Joel Rogers is the Sewell-Bascom Professor of Law, Political Science, Public Affairs, and Sociology at the University of Wisconsin-Madison, where he also directs COWS, a national resource and strategy center on high-road development that also operates the Mayors Innovation Project, State Smart Transportation Initiative (with Smart Growth America), and ProGov21. Rogers has written widely on party politics, democratic theory, and cities and urban regions. Along with many scholarly and popular articles, his books include The Hidden Election, On Democracy, Right Turn, Metro Futures, Associations and Democracy, Works Councils, Working Capital, What Workers Want, Cites at Work, and American Society: How It Really Works.

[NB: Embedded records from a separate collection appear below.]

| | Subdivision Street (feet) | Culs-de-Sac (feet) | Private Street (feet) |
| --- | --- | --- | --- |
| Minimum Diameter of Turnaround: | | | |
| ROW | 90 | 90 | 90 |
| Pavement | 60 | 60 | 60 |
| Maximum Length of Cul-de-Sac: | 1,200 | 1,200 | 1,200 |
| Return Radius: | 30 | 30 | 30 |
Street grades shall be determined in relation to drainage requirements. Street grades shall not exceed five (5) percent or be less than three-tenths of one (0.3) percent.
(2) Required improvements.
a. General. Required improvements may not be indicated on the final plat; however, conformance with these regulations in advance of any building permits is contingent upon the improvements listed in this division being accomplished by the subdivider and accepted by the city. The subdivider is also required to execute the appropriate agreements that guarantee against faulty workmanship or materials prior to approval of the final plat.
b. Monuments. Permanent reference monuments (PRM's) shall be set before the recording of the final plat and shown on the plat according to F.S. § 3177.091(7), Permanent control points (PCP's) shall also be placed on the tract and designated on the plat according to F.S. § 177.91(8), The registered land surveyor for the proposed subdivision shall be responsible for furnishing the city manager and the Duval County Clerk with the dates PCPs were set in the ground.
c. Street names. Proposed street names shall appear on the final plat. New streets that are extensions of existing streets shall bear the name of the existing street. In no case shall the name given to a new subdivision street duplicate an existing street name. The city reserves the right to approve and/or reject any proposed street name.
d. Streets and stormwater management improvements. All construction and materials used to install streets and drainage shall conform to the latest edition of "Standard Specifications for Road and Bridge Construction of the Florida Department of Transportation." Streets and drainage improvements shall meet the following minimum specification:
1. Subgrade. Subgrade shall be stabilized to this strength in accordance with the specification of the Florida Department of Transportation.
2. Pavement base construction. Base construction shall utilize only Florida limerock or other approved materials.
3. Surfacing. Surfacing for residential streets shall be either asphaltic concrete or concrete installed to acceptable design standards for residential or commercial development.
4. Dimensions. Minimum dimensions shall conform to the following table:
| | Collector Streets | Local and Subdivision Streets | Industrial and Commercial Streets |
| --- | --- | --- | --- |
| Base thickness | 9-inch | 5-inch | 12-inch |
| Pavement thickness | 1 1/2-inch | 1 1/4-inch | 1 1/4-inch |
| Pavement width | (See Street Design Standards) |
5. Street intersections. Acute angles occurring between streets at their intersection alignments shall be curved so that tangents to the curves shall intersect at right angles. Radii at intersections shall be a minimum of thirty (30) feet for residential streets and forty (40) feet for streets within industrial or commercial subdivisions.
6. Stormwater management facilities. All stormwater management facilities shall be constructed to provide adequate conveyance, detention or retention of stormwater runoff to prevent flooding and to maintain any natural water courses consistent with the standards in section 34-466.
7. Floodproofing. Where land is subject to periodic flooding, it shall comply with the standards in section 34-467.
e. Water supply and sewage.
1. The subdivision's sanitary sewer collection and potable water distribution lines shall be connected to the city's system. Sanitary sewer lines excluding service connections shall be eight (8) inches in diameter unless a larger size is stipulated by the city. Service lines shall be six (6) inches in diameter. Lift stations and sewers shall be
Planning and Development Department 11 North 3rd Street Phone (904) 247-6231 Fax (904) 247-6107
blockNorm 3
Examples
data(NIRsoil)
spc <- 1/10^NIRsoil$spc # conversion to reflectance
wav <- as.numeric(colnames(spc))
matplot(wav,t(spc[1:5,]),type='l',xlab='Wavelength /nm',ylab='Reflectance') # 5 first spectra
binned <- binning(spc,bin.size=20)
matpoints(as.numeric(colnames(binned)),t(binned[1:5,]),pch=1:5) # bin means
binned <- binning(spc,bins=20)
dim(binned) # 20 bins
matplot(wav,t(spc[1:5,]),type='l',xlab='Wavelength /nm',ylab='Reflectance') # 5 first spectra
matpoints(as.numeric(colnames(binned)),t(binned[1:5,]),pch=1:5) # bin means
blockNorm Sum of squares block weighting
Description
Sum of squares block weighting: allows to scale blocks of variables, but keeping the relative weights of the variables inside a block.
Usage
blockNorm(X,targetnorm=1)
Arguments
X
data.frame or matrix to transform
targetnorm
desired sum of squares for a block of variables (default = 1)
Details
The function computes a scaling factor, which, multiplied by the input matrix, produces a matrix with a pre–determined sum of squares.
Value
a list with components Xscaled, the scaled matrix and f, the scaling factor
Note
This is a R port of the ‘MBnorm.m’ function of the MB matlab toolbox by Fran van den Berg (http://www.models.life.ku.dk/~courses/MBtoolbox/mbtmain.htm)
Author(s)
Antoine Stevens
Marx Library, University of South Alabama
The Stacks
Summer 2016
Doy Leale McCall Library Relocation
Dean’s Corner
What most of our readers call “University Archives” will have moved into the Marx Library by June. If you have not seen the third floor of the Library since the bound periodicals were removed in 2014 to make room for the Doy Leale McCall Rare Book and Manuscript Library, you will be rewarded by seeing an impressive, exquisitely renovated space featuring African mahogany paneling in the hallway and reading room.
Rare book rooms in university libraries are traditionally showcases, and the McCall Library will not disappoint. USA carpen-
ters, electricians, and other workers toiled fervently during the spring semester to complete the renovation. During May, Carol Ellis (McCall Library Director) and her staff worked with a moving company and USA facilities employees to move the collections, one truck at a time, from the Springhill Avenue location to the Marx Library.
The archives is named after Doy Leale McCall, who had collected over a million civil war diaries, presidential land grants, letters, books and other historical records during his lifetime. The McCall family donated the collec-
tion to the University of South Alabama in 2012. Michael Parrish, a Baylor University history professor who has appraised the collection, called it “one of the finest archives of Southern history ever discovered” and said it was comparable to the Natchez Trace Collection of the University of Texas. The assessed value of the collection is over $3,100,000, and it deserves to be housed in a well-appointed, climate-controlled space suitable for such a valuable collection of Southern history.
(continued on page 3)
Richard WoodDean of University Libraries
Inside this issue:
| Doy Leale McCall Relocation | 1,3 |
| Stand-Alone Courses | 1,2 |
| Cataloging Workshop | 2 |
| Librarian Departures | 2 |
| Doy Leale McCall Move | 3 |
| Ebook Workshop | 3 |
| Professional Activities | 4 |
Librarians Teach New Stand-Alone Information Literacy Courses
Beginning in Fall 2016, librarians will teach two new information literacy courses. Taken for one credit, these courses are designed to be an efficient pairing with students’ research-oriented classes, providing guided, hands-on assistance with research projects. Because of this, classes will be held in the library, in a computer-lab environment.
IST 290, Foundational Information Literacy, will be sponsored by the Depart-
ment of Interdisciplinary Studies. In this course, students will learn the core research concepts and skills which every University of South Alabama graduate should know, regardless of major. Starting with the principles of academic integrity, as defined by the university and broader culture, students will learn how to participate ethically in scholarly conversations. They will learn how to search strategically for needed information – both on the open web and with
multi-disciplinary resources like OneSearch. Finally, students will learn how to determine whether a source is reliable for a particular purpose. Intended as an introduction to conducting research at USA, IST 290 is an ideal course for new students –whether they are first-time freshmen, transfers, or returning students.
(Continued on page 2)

Joel is an active citizen as well as an academic. He has worked with and advised many politicians and social movement leaders and has initiated and helped lead several progressive N.G.O.s (including the New Party [now the Working Families Party], EARN, W.R.T.P., Apollo Alliance [now part of the Blue Green Alliance], Emerald Cities Collaborative, State Innovation Exchange, and EPIC-N (Educational Partnership for Innovation in Communities Network). He is a contributing editor of The Nation and Boston Review, a MacArthur Foundation Fellow, and identified by Newsweek as one of the 100 living Americans most likely to shape U.S. politics and culture in the 21st century.